Gnocchi with oxtail from CampagnoloTim Fraser for The Globe and Mail

On Saturday mornings, you're not supposed to be stressed. But I spent a recent one reacting to a note I'd propped on my bedside table: Buddakan Reservation 10 a.m.!!! I started dialling at 9:58. They finally picked up at 10:08 and I asked for a reservation. They put me on hold. Eight minutes later, a human came on the line and actually took my reservation. For precisely one month hence. Does it matter that Buddakan is in New York? Only if you're interested in the future of Toronto dining.

Trying to get a reservation at Campagnolo (and a dozen other Toronto hot spots) is different from that only in degree. Campagnolo is open Wednesday through Sunday, which means they don't answer the phone Mondays and Tuesdays. Or much before 5 on the days they're open. When you do finally get them on the phone, you can book for early or late. First sitting or second. Like it or lump it. Wanna eat at 7:30? Too bad. Latest possible table for first sitting is 7 p.m., and they need the table back at 9. Count yourself lucky you don't have to call one month beforehand. Yet.

Is Campagnolo worth it? Yes, yes and yes. It blows the much-lauded Woodlot out of the water.

Bloggers have been kvetching about paying for bread, but what they serve here is hardly in the realm of the ordinary: Crisp crunchy house-made baguette, epi shape, comes with a side of fresh-baked gougères (pâte à choux cheese clouds) and olives roasted with orange peel.

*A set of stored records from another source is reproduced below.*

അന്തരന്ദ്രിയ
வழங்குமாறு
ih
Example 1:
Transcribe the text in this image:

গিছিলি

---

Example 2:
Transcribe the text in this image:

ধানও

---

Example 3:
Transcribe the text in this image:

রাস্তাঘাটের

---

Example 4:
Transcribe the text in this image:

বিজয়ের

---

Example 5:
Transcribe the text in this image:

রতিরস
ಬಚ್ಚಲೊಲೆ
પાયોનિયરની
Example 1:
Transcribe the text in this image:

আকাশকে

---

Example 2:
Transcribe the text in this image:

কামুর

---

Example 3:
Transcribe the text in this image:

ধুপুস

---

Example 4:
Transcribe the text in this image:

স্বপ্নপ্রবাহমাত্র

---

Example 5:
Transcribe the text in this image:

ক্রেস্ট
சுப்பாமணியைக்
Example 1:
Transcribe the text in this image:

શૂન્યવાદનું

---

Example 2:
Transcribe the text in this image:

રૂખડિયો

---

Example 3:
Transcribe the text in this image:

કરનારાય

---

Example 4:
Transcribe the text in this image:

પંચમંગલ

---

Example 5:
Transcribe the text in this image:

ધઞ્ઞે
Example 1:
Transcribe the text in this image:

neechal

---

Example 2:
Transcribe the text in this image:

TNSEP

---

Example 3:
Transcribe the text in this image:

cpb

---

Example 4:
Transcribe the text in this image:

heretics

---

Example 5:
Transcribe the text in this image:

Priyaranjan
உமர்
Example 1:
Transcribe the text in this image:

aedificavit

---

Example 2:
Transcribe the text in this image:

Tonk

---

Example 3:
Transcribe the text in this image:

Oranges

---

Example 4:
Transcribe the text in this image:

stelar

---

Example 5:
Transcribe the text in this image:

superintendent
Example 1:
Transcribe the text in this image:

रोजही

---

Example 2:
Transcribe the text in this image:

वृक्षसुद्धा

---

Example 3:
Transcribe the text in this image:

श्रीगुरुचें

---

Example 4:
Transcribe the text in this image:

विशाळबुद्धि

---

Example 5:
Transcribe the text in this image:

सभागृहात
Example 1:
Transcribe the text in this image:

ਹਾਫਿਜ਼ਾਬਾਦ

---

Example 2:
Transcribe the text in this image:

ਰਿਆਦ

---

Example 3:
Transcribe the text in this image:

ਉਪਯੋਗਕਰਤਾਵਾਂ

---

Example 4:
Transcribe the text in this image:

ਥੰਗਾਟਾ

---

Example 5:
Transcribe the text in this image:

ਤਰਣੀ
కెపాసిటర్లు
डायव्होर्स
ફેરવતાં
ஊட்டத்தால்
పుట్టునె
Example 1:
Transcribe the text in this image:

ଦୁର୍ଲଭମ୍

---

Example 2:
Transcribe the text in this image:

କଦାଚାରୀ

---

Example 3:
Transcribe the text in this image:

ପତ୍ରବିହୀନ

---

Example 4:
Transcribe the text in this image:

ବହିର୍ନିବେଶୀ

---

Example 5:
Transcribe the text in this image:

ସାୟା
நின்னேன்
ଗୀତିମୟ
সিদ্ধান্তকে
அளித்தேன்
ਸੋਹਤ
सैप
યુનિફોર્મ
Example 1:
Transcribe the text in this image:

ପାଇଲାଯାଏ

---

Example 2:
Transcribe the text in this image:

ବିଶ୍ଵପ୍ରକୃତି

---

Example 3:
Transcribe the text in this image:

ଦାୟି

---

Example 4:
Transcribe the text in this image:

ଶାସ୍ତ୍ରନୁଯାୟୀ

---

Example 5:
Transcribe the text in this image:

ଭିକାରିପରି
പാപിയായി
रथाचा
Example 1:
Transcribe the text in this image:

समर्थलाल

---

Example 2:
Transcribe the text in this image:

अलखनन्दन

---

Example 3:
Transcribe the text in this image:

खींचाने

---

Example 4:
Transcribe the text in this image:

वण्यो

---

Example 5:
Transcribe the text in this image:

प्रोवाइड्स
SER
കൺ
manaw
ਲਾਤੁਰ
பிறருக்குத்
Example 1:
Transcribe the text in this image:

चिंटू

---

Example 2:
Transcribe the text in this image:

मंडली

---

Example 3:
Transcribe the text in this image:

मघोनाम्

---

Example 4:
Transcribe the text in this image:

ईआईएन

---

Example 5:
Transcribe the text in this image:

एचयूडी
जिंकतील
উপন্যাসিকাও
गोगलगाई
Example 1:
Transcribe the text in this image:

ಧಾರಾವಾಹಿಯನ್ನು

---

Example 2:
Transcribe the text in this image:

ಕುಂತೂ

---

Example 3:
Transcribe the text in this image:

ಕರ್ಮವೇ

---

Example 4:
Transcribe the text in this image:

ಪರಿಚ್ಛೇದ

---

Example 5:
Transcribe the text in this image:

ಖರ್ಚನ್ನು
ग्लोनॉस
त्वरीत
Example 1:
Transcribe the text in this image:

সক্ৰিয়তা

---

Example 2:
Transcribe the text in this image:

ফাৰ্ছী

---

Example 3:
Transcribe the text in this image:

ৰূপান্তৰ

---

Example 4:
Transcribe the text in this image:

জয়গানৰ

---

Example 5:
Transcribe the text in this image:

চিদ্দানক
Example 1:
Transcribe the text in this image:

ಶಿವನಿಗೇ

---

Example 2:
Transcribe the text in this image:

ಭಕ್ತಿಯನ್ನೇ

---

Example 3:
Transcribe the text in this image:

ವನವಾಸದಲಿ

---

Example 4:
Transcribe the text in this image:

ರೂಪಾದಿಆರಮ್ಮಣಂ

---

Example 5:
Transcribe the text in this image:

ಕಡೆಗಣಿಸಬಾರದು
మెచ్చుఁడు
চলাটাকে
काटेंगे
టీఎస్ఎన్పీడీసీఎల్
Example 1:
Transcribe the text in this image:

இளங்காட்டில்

The menu changes at chef Craig Harding's inspiration, but certain stalwarts keep re-appearing. Mr. Harding, who learned food from his Italian grandmother, can't take the burrata (cheese made of fresh mozzarella filled with heavy cream) off the menu. This cloud of dairy erotica is drizzled with garlicky oil and sits atop toasted fresh baguette, beside roasted white and Champagne grapes, whose sugars and flavours have been intensified by heating. The other appetizer that habitués cannot let go of is Mr. Harding's superbly tender grilled squid with arugula pesto and a tartlet of rice, coloured with squid ink.

Even his take on tuna tartare has unusual charms, composed as it is of superbly fresh fat chunks of tuna atop saffron rouille dotted with capers. Not very Italian, but the rest of Mr. Harding's opus is the food of the boot. What could be more roots Italiano than perfectly char-grilled treviso (long radicchio) with endive, dressed with blood oranges and toasted slivered almonds in balsamic and vincotto (slightly sweet wine made from sun-dried grapes)? Rapini, which gets a bum rap thanks to its bitterness. Only the cleverest cooks know how to tame it - and Mr. Harding is one of those.

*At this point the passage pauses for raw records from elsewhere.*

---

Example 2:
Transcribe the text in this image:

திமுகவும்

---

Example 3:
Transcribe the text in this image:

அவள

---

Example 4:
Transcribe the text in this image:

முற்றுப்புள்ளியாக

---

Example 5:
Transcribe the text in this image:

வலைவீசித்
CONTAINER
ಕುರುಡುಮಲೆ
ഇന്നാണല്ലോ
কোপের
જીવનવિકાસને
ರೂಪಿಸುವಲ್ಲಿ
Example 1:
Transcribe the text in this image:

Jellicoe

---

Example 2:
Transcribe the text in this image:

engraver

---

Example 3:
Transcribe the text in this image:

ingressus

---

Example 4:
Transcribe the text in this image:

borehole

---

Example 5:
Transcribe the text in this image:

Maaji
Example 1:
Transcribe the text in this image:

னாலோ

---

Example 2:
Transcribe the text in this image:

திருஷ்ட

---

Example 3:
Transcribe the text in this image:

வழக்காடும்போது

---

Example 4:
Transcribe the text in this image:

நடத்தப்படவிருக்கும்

He will never be able to take the tomato-sauced stew of wild boar, spareribs and tripe, meatball and polenta off the menu. Despite the coarseness of his polenta, the stew has depth and complexity. All the meats are tender, and their flavours combine gloriously. Chef's house-made spaghetti all'Amatriciana, also a menu keeper, is dreamworld pasta. Any resemblance to an ordinary tomato sauce is purely nominal. Chef Harding has browned a lot of garlic in oil, and further jazzed the tomato sauce with tiny chunks of cured pork.

His whole sea bream is equally assertive - perfectly char-grilled fish with big warm cracked green olives and fennel. His lamb chops are seductive, red, tender, sitting pretty on ultra-creamy celeriac puree with sweet-roasted baby beets. He uses sheep's-milk ricotta as foundation for the lightest gnocchi I've met in months, perfect foil for rich, sweet, tomato-braised oxtail.

It should never leave the menu. Nor should the salted caramel budino, a velvety pudding with just enough salt to highlight the bittersweetness of caramelized sugar. Topping it with meringue is gilding the lily, magnificently. As is the dollop of lemon-spiked crème fraiche with the lemon tart. Employing 85-per-cent cocoa chocolate to make pot de crème is divine, addicting and expensive. But the guy's saving it on rent and reno: Campagnolo has a low ceiling, cheap wannabe-brass chandeliers and an open kitchen. It's cozy and the wait staff are suave, but there's no disguising the premises' previous life as a Coffee Time. Which demolishes the last vestiges of doubt about what sells today in Toronto: Downscale! The hottest tables in town are in thinly disguised ex-garages and coffee shops, where gourmands are booking weeks in advance to eat the food of somebody's grandmother.